RECORDED INFORMATION

>>>>>

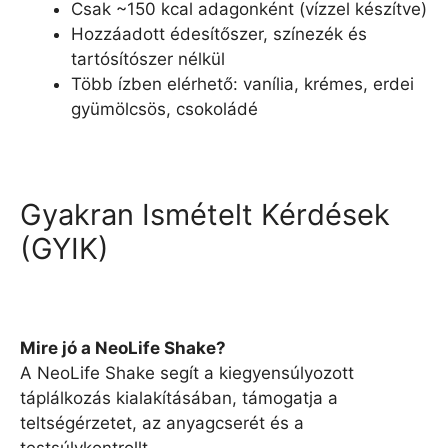
Csak ~150 kcal adagonként (vízzel készítve)
Hozzáadott édesítőszer, színezék és
tartósítószer nélkül
Több ízben elérhető: vanília, krémes, erdei
gyümölcsös, csokoládé
Gyakran Ismételt Kérdések
(GYIK)
Mire jó a NeoLife Shake?
A NeoLife Shake segít a kiegyensúlyozott
táplálkozás kialakításában, támogatja a
teltségérzetet, az anyagcserét és a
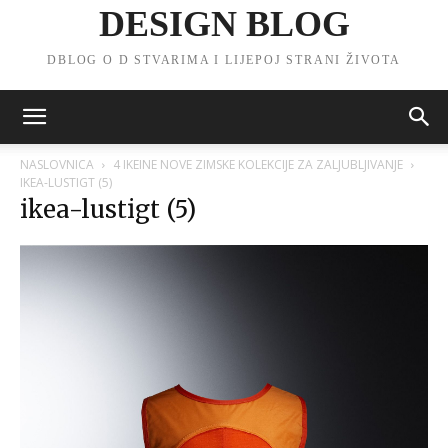
DESIGN BLOG
DBLOG O D STVARIMA I LIJEPOJ STRANI ŽIVOTA
NASLOVNICA
4 IKEINE NOVE ZIMSKE KOLEKCIJE ZA ZALJUBLJIVANJE
IKEA-LUSTIGT (5)
ikea-lustigt (5)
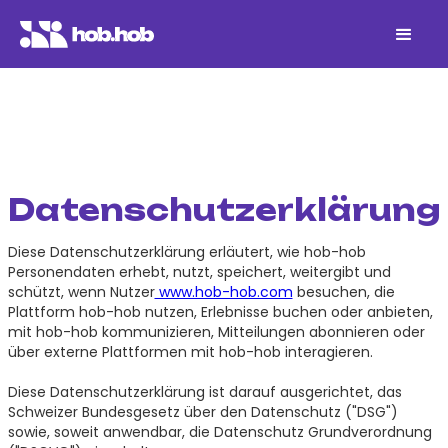
Datenschutzerklärung
Diese Datenschutzerklärung erläutert, wie hob-hob
Personendaten erhebt, nutzt, speichert, weitergibt und
schützt, wenn Nutzer
www.hob-hob.com
besuchen, die
Plattform hob-hob nutzen, Erlebnisse buchen oder anbieten,
mit hob-hob kommunizieren, Mitteilungen abonnieren oder
über externe Plattformen mit hob-hob interagieren.
Diese Datenschutzerklärung ist darauf ausgerichtet, das
Schweizer Bundesgesetz über den Datenschutz ("DSG")
sowie, soweit anwendbar, die Datenschutz Grundverordnung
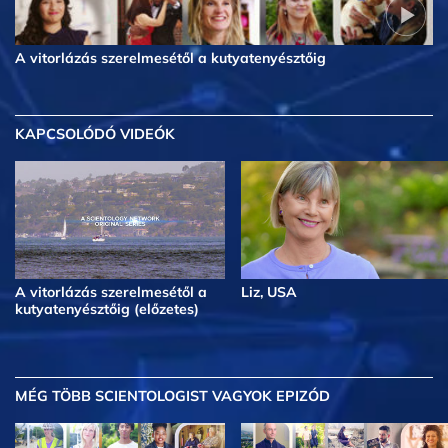
A vitorlázás szerelmesétől a kutyatenyésztőig
KAPCSOLÓDÓ VIDEÓK
A vitorlázás szerelmesétől a
Liz, USA
kutyatenyésztőig (előzetes)
MÉG TÖBB
SCIENTOLOGIST VAGYOK EPIZÓD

<<<<<

REQUEST
Copy out, from the listing above, every line that contains the string "kutyatenyésztőig".

YOUR RESPONSE
A vitorlázás szerelmesétől a kutyatenyésztőig
kutyatenyésztőig (előzetes)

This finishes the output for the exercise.